On Thursday 25th March, the History of Art and Music Departments came together to stage their third annual evening celebrating the music and art of a distinctive cultural tradition. This year the theme was Jewish artists and composers, and the programme offered a rich survey of some of the key figures in the spheres of music, painting, and sculpture.
The musical programme began with the angular and technically dazzling 1st Movement of Gideon Klein’s String Trio performed with energy and skill by Poppy M, Lottie V, and Emily J. Like Poppy, the supremely gifted Bella B was offering Marlborough her swansong with a plaintive and poignant rendering of Gustav Mahler’s Oft denk ich, and further vocal contributions came from Neil S (Erich Korngold’s Glückwunsch, Toby M (Kurt Weill’s Stay Well), and Lottie V (Michael Tippet’s The Mother from Child of our Time). Instrumental performances ranged from Dima M’s virtuoso interpretation of Ernest Bloch’s Nigun, and the stirring folk strains of Larry Unger’s Klezmer Dances No. 1 and 2, played with appropriate vim by Flo M, Otto R, Paddy C, Maria T and Bo G.

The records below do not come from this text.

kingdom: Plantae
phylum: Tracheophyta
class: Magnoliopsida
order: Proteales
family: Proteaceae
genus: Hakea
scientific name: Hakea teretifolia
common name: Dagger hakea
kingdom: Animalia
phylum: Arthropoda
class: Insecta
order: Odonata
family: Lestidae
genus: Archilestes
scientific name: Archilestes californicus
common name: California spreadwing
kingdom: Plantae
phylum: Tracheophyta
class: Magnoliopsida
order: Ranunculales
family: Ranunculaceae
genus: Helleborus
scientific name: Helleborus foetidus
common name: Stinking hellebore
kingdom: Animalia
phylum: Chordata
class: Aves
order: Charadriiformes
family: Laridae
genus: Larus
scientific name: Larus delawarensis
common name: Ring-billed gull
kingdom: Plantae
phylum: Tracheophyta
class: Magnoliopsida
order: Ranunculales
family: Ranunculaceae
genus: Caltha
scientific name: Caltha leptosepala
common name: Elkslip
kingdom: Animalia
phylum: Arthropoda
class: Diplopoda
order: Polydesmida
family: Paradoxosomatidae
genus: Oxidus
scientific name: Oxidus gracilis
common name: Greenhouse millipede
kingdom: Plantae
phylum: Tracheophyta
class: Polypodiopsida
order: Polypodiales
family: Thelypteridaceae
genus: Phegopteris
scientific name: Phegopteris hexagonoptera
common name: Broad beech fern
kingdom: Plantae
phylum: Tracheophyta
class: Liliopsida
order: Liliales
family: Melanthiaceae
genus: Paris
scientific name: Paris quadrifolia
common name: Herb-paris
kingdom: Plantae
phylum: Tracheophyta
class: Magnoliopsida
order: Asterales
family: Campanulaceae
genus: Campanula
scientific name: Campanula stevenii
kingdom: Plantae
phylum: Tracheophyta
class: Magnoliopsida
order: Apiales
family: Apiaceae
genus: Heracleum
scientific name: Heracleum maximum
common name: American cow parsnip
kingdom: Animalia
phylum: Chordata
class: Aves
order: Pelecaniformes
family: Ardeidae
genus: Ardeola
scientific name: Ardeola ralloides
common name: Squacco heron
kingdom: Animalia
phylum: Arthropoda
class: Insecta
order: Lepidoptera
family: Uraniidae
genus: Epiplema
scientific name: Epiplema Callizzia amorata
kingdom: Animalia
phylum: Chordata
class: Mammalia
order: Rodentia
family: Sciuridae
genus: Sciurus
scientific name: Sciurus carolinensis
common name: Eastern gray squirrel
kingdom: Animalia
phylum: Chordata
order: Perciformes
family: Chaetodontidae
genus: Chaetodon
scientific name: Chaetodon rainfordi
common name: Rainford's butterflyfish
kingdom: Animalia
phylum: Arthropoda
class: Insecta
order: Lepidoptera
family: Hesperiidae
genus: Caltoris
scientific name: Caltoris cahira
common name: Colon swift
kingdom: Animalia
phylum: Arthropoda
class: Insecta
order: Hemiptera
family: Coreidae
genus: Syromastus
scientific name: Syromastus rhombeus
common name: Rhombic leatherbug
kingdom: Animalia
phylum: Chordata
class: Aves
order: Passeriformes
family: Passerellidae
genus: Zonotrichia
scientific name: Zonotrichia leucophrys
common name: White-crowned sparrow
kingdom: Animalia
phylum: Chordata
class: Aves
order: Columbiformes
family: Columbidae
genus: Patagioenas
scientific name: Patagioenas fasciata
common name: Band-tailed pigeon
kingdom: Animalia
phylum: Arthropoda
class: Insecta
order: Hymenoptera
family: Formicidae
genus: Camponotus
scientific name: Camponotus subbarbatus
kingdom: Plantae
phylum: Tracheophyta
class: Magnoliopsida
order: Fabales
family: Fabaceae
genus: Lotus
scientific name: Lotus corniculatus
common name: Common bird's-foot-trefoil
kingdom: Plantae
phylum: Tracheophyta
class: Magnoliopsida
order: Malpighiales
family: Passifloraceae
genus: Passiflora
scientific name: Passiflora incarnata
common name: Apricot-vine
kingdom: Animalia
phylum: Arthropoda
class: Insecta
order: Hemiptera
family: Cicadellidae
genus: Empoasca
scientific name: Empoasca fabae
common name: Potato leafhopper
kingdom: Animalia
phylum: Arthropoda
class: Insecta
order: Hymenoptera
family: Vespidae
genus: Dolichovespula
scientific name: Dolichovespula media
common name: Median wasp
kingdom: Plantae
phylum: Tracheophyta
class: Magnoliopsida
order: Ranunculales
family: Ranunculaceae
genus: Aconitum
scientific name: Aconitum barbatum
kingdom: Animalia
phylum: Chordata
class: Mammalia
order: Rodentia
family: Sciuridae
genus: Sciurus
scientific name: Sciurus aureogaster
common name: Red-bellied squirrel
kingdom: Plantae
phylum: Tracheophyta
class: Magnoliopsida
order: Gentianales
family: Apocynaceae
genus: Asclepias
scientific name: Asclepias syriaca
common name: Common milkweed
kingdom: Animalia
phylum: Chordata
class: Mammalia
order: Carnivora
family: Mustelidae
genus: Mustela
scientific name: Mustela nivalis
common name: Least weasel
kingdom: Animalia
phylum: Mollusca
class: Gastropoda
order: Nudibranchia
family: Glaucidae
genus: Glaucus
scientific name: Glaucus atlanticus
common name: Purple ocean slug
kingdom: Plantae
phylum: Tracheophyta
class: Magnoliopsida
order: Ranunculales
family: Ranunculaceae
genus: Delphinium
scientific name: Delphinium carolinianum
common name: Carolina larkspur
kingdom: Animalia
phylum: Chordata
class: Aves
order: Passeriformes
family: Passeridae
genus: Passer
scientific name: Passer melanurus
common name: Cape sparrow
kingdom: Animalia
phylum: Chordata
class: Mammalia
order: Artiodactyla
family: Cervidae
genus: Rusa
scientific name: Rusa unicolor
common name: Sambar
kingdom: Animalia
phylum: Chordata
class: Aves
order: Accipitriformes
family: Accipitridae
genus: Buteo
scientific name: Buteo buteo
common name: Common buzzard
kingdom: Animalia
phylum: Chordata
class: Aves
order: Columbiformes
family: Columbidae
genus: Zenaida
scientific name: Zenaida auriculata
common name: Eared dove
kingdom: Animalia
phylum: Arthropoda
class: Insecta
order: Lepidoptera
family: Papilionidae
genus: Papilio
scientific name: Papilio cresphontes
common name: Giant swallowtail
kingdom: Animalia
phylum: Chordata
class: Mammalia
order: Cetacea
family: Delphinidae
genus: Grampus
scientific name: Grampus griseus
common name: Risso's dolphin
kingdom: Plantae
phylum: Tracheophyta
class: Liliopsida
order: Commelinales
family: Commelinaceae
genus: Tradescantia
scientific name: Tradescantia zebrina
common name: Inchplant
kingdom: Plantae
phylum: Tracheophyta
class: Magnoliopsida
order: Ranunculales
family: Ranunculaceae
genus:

The painters and sculptors surveyed between the musical performances ranged from Camille Pissarro (Matilda M), Amadeo Modigliani (Daisy D), Jacob Epstein (Olivia W), Mark Gertler (Aoife G), Charlotte Salomon (Clemmie C), Tamara de Lempicka (Lexi M), Marc Chagall (Ottilie G), Oscar Nemon (Iona G), and Hans Feibusch (Sienna M). Each artist was represented by one characteristic work projected on giant scale above the stage. It was poignant indeed to reflect upon the often-sorrowful biographies of the artists as the music played, and to note, too, how many artists survived the horrors of the mid twentieth century through the humane sanctuary of other nations. The evening ended with a rousing rendition of Leonard Bernstein’s America, a fitting way to celebrate the marvellous cultural tradition that had inspired the evening as a whole.